Task goal — The reply should hold only the lines below beginning at the one with "form of non-l" and ending at the one with "Mysterious yellow jewfish caught in", copied exactly, with every picture left out.
*** Opening Working data ***
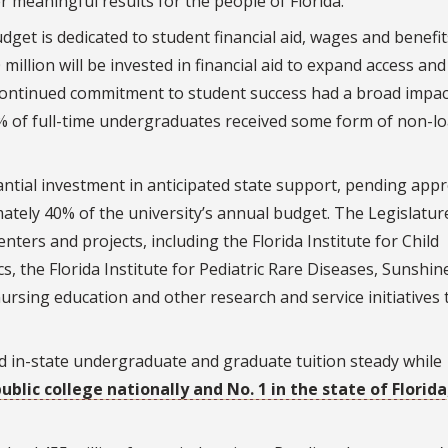
er meaningful results for the people of Florida.”
get is dedicated to student financial aid, wages and benefit
0 million will be invested in financial aid to expand access and
’s continued commitment to student success had a broad impac
% of full-time undergraduates received some form of non-l
ntial investment in anticipated state support, pending appr
ately 40% of the university’s annual budget. The Legislatur
ters and projects, including the Florida Institute for Child
s, the Florida Institute for Pediatric Rare Diseases, Sunshin
nursing education and other research and service initiatives 
ld in-state undergraduate and graduate tuition steady while
ublic college nationally and No. 1 in the state of Florida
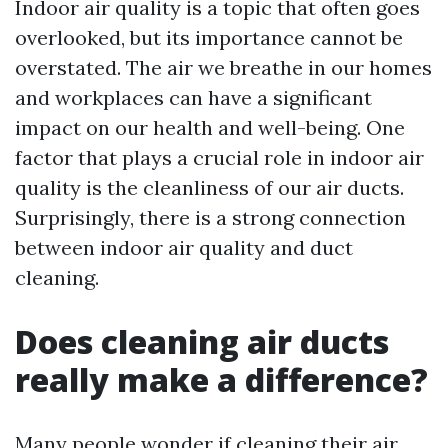
Indoor air quality is a topic that often goes
overlooked, but its importance cannot be
overstated. The air we breathe in our homes
and workplaces can have a significant
impact on our health and well-being. One
factor that plays a crucial role in indoor air
quality is the cleanliness of our air ducts.
Surprisingly, there is a strong connection
between indoor air quality and duct
cleaning.
Does cleaning air ducts
really make a difference?
Many people wonder if cleaning their air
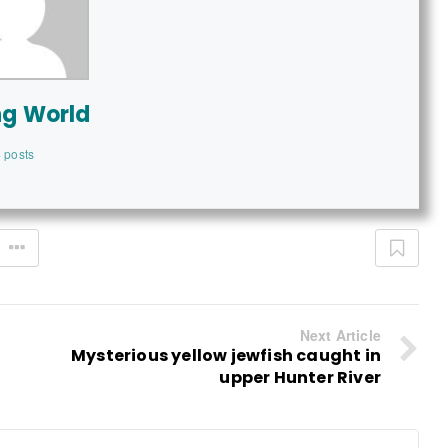
ng World
 posts
Next Article
Mysterious yellow jewfish caught in
upper Hunter River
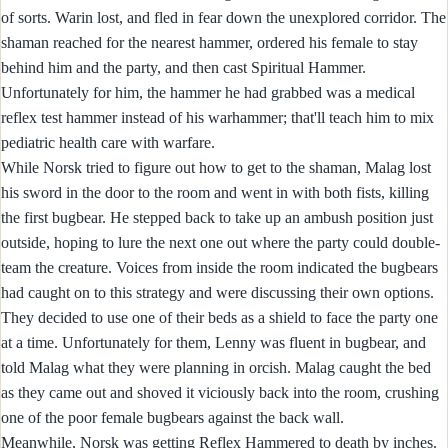
of sorts. Warin lost, and fled in fear down the unexplored corridor. The
shaman reached for the nearest hammer, ordered his female to stay
behind him and the party, and then cast Spiritual Hammer.
Unfortunately for him, the hammer he had grabbed was a medical
reflex test hammer instead of his warhammer; that'll teach him to mix
pediatric health care with warfare.
While Norsk tried to figure out how to get to the shaman, Malag lost
his sword in the door to the room and went in with both fists, killing
the first bugbear. He stepped back to take up an ambush position just
outside, hoping to lure the next one out where the party could double-
team the creature. Voices from inside the room indicated the bugbears
had caught on to this strategy and were discussing their own options.
They decided to use one of their beds as a shield to face the party one
at a time. Unfortunately for them, Lenny was fluent in bugbear, and
told Malag what they were planning in orcish. Malag caught the bed
as they came out and shoved it viciously back into the room, crushing
one of the poor female bugbears against the back wall.
Meanwhile, Norsk was getting Reflex Hammered to death by inches.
*** Closing Working data ***
Answer box —
% of full-time undergraduates received some form of non-l
ntial investment in anticipated state support, pending appr
ately 40% of the university’s annual budget. The Legislatur
ters and projects, including the Florida Institute for Child
s, the Florida Institute for Pediatric Rare Diseases, Sunshin
nursing education and other research and service initiatives 
ld in-state undergraduate and graduate tuition steady while
ublic college nationally and No. 1 in the state of Florida
Indoor air quality is a topic that often goes
overlooked, but its importance cannot be
overstated. The air we breathe in our homes
and workplaces can have a significant
impact on our health and well-being. One
factor that plays a crucial role in indoor air
quality is the cleanliness of our air ducts.
Surprisingly, there is a strong connection
between indoor air quality and duct
cleaning.
Does cleaning air ducts
really make a difference?
Many people wonder if cleaning their air
ng World
 posts
Next Article
Mysterious yellow jewfish caught in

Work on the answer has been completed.